TAMPA, Fla. — As Hurricane Idalia churned toward Florida, members of the Air Refueling Squadron with the U.S. Air Force caught video of a weather phenomenon known as St. Elmo's Fire.
Not to be confused with the 80s movie or hit song, St. Elmo's Fire is a "glow on a masthead produced by an extreme buildup of electrical charge," according to the National Weather Service.
The 50th Air Refueling Squadron captured video of it as crews prepared for Hurricane Idalia, and posted it on X (the platform formerly known as Twitter). They described it as "a weather phenomenon in which luminous plasma is created in an atmospheric electric field."
According to the American Meteorological Society, St. Elmo's Fire happens "when the environmental electric field is high, typically at the tips of sharp conductors that enhance the electric field."
As electrical engineer William Beaty explained to Scientific American, "St. Elmo's fire is seen during thunderstorms when the ground below the storm is electrically charged, and there is high voltage in the air between the cloud and the ground. The voltage tears apart the air molecules and the gas begins to glow."
It got its name from "Mediterranean sailors who regarded it as a visitation of their patron saint, Elmo (Erasmus)," according to AMS.
The good news is that it's considered a good omen.
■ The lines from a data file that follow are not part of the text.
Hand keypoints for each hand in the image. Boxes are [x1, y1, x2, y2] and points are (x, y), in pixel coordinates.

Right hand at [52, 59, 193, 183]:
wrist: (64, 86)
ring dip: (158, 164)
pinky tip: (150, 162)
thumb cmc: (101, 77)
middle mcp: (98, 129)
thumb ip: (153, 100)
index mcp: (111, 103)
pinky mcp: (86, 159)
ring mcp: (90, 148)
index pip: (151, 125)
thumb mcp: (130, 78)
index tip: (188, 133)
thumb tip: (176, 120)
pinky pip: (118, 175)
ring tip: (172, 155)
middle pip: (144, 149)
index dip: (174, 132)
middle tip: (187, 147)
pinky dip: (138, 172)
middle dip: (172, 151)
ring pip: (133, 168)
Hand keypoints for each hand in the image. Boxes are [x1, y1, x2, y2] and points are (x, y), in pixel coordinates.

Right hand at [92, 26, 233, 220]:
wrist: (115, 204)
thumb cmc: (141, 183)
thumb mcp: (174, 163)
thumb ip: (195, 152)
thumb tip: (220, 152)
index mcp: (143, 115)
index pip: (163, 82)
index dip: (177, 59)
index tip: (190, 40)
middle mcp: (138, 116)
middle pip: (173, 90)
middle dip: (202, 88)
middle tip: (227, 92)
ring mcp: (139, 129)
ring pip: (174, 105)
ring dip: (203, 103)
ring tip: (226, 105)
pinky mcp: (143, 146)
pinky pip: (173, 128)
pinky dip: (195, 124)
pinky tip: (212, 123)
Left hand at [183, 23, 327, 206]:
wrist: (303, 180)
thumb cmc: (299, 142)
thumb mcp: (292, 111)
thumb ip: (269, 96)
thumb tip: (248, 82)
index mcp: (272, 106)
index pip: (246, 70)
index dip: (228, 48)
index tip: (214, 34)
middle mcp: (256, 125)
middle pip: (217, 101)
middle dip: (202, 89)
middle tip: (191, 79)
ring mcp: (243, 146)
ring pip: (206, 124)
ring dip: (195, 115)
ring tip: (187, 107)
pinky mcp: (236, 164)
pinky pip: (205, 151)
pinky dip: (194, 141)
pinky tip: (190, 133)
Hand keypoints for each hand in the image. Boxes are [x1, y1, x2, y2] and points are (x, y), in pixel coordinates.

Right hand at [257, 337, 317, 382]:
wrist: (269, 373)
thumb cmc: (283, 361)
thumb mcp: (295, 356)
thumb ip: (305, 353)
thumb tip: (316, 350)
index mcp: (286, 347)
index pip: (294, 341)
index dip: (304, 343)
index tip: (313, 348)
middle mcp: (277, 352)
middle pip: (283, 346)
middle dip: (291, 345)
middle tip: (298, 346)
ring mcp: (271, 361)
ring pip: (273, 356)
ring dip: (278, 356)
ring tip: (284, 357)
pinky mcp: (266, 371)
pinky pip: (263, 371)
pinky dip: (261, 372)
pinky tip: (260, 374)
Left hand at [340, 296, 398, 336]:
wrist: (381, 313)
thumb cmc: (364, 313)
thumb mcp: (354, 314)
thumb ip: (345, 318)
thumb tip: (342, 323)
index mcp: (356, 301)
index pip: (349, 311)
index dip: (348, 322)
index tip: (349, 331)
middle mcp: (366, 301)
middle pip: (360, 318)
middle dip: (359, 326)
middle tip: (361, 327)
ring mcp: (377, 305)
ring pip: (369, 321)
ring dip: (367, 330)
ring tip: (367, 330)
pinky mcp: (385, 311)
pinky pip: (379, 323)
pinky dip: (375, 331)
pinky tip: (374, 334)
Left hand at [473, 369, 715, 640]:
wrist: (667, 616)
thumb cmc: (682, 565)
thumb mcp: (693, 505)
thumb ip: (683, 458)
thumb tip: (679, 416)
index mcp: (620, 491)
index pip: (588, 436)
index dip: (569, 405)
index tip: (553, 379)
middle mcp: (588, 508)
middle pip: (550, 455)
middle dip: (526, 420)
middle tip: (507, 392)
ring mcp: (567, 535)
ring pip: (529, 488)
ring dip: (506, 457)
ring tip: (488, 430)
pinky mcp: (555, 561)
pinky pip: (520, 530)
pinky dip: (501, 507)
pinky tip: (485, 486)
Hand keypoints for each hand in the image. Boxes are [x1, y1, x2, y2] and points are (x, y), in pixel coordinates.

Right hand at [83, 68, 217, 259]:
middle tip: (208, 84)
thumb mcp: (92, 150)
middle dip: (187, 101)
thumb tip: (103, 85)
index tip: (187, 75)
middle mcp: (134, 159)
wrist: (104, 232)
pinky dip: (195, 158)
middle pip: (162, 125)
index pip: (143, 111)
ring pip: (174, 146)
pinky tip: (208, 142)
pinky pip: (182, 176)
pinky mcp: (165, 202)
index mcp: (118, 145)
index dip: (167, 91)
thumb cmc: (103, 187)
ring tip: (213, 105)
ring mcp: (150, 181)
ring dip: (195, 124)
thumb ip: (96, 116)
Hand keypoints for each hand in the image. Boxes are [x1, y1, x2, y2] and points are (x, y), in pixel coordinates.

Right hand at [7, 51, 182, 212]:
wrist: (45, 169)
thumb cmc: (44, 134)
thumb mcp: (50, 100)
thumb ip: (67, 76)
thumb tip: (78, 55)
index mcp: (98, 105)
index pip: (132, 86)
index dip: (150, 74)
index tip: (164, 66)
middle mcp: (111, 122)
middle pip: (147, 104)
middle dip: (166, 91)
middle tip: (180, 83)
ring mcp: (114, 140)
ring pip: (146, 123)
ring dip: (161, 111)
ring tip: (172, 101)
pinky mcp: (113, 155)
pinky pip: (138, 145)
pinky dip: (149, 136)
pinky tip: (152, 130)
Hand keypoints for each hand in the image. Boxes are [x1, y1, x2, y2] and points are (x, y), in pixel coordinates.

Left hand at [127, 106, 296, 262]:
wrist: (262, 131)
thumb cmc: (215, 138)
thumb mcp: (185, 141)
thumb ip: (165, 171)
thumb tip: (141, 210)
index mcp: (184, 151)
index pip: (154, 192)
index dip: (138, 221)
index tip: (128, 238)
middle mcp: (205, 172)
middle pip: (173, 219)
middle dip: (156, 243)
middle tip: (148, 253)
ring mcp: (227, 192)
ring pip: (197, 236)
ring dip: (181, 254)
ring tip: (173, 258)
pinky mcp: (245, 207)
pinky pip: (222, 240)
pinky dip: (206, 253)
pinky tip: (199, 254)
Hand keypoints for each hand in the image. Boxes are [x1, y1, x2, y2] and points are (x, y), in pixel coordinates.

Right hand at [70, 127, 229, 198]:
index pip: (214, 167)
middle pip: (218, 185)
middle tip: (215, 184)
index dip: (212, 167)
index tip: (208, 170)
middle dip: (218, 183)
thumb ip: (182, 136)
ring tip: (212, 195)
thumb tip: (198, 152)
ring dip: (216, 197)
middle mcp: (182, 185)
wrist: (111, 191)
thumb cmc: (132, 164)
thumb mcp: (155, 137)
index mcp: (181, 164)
Hurricane Idalia made landfall Wednesday in Florida as a Category 3 storm and unleashed devastation along a wide stretch of the Gulf Coast, submerging homes and vehicles, turning streets into rivers, unmooring small boats and downing power lines in an area that has never before received such a pummeling.
Idalia came ashore in the lightly populated Big Bend region, where the Florida Panhandle curves into the peninsula. It made landfall near Keaton Beach at 7:45 a.m. as a high-end Category 3 hurricane with maximum sustained winds near 125 mph (205 kph).